The panel of 21 experts, which include CEOs from some of the largest seafood companies in the world including Thai Union Frozen Products, Bumble Bee Foods and High Liner Foods, says only an integrated approach that involves public-private partnerships can effectively turn around the declining health of oceans. Without action, the consequences for economies, communities and ecosystems will be irreversible, the panel says in its report.

The panel’s report provides recommendations to the Global Partnership for Oceans — a public-private partnership launched by the World Bank — on how to prioritize and implement sustainable ocean investment.
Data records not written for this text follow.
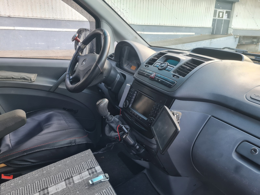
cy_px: 98
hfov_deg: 67.3
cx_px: 130
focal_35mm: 26
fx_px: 195
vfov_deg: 53.1
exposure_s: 1/120
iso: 80
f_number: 1.8
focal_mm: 5.4
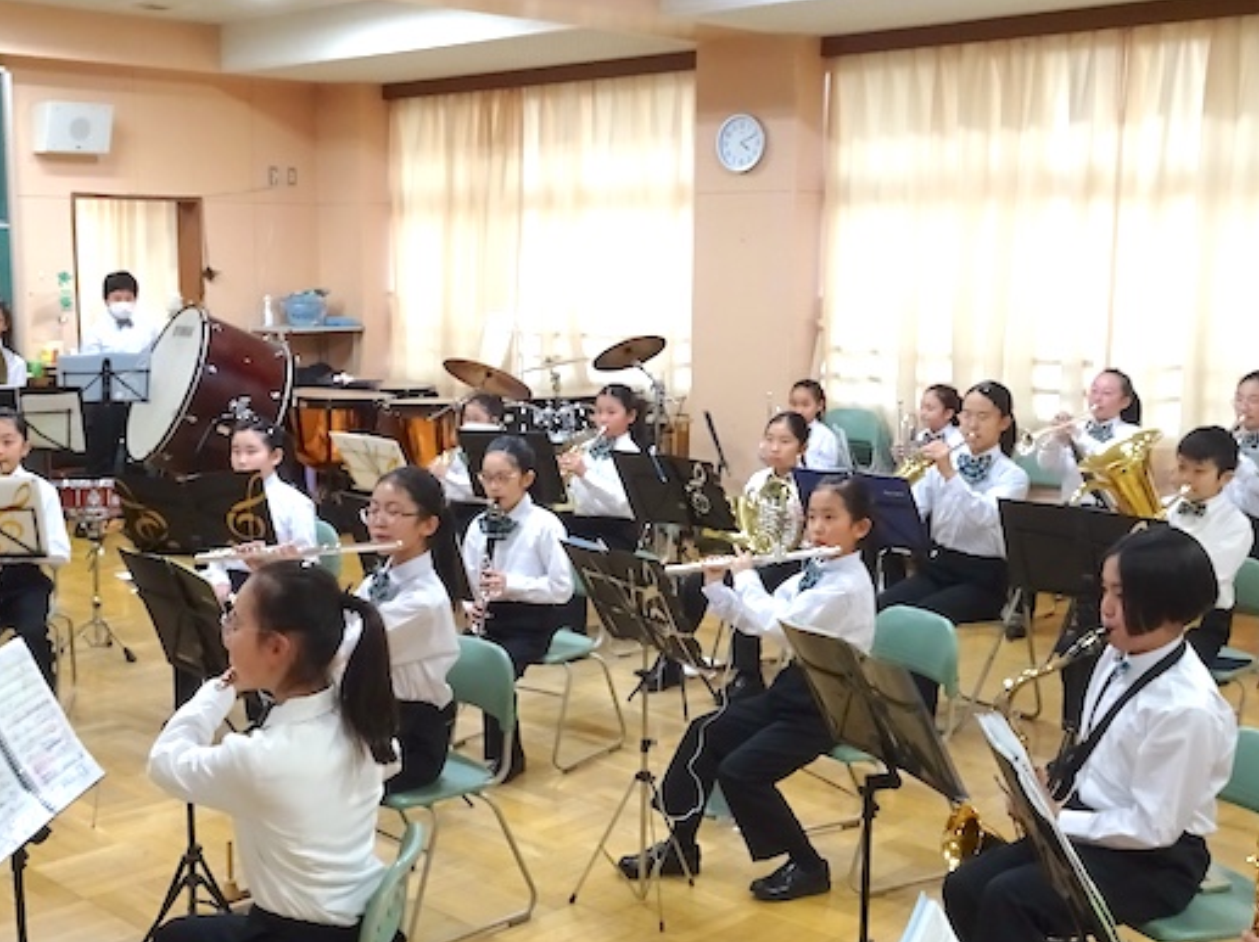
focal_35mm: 44
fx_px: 1599
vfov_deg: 32.8
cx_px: 547
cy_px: 528
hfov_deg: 42.9
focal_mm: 4.1
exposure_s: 1/30
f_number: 3.5
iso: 500
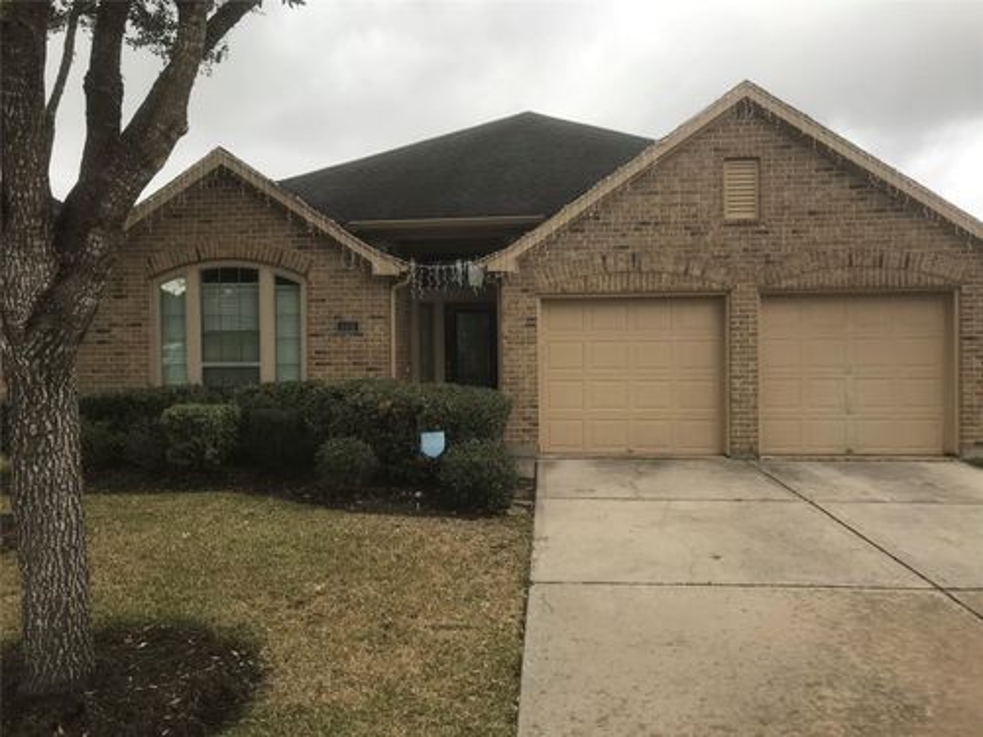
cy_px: 368
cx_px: 492
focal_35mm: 28
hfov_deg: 63.4
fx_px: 795
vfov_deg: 49.7
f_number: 1.8
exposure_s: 1/391
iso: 20
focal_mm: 3.99
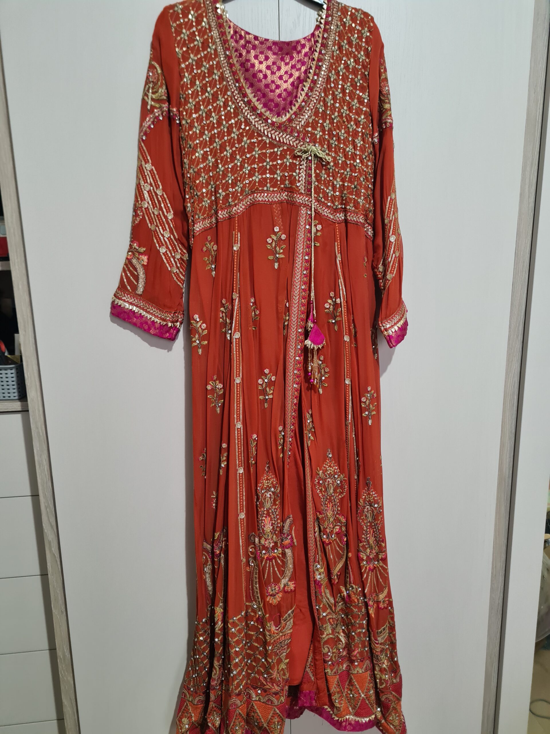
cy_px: 367
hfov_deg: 53.1
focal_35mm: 26
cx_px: 275
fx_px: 551
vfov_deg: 67.3
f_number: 1.8
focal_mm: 5.4
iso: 400
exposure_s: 1/50
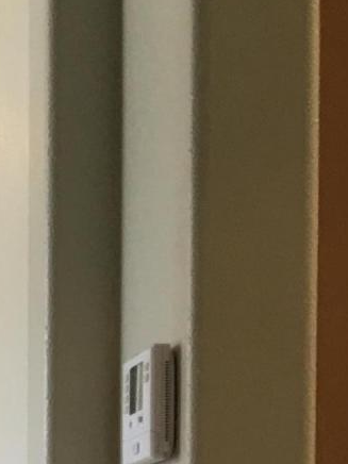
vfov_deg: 13.6
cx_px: -388
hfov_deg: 10.2
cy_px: 780
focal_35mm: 133
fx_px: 1783
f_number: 2.2
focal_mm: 4.15
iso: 25
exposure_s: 1/15
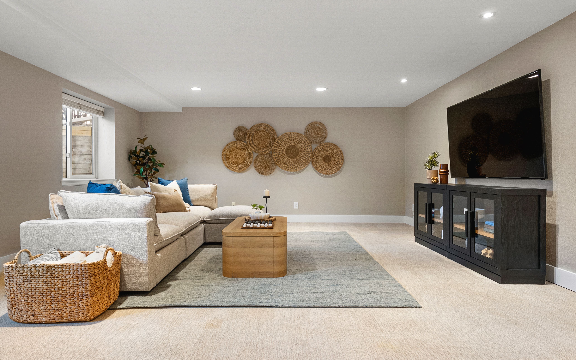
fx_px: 330
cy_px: 181
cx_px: 288
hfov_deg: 82.3
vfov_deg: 57.3
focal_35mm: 21
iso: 800
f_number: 8
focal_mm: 20
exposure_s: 1/6
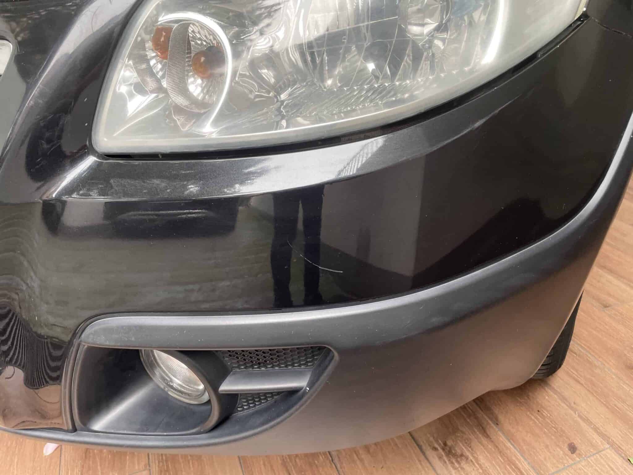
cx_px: 316
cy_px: 238
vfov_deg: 53.1
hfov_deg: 67.3
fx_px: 475
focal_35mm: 26
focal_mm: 4.2
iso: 100
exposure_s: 1/100
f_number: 1.6
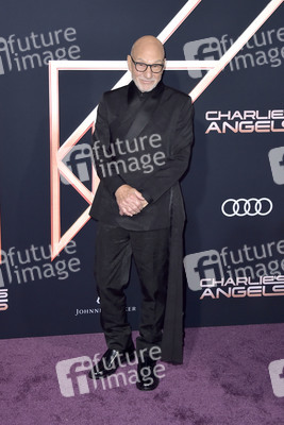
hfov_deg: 26.0
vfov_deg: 38.2
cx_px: 142
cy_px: 212
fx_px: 615
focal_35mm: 52
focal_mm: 52
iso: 500
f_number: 7.1
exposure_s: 1/250
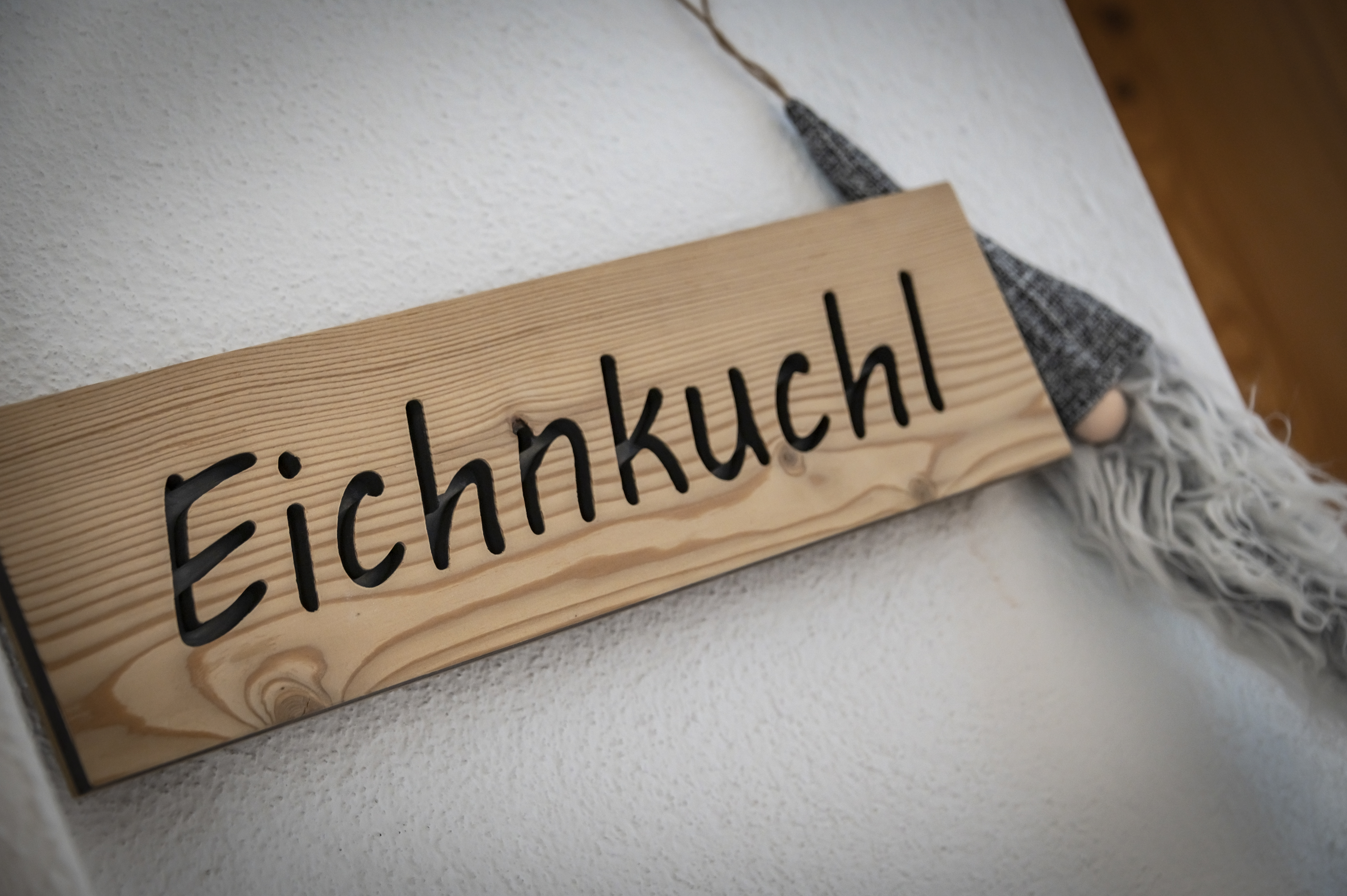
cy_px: 452
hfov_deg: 27.7
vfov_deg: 18.6
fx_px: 2730
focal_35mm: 73
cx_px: 683
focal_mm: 72
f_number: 5
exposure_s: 1/100
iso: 2500
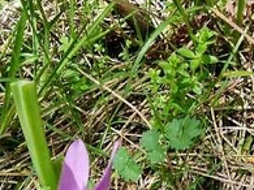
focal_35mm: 77
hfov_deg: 25.3
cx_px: 115
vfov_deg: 17.6
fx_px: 565
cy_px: 265
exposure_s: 1/160
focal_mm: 4.5
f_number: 4
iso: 100
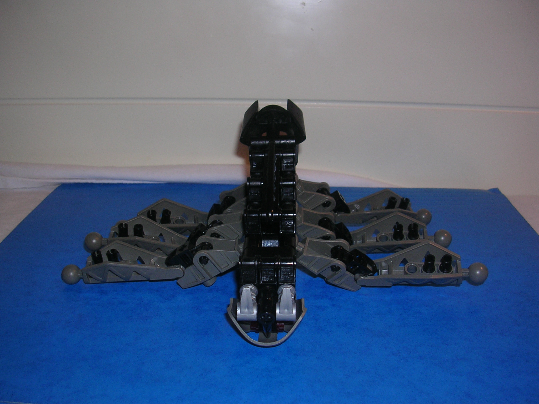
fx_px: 592
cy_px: 202
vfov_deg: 37.7
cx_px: 270
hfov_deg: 49.0
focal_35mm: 38
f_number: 2.8
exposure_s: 1/60.1
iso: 50
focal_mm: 5.8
The report did not look at costs of implementing its recommendations. Complete findings and recommendations from the panel will be released in late 2013.

The panel recommends the GPO establish global networks of expertise and research to help improve ocean health. The centers and networks should help integrate key areas such as sustainable aquaculture, fisheries reform, combating marine pollution, conserving critical habitat and species and forming integrated ecosystem-based management.

Illegal, unregulated and unreported fishing can be addressed using existing partnerships and organizations at a global scale, the panel says. These existing networks can also combat market distortions that exacerbate the exploitation of ocean resources and empower community leaders and people to partner in positive change.

A United Nations Intergovernmental Panel on Climate Change report released in September said global warming is “unequivocal” and humans are turning up the heat — but more slowly since 1998. The atmosphere and oceans have warmed, snow and icecaps diminished, sea levels have risen and concentrations of greenhouse gasses (CO2, methane and nitrous oxide) have increased since 1750 due to human activity, the report concludes.

The rate of global sea level rise will “very likely” exceed the rate observed between 1971 and 2012. It attributes this to hotter ocean temperatures and melting glaciers and ice sheets.

Financial firm HSBC, which released its own reports echoing IPCC’s conclusions, said India, China, Inodnesa, South Africa and Brazil are the G-20 nations whose economies are most vulnerable to climate risks, including rising sea levels and melting glaciers.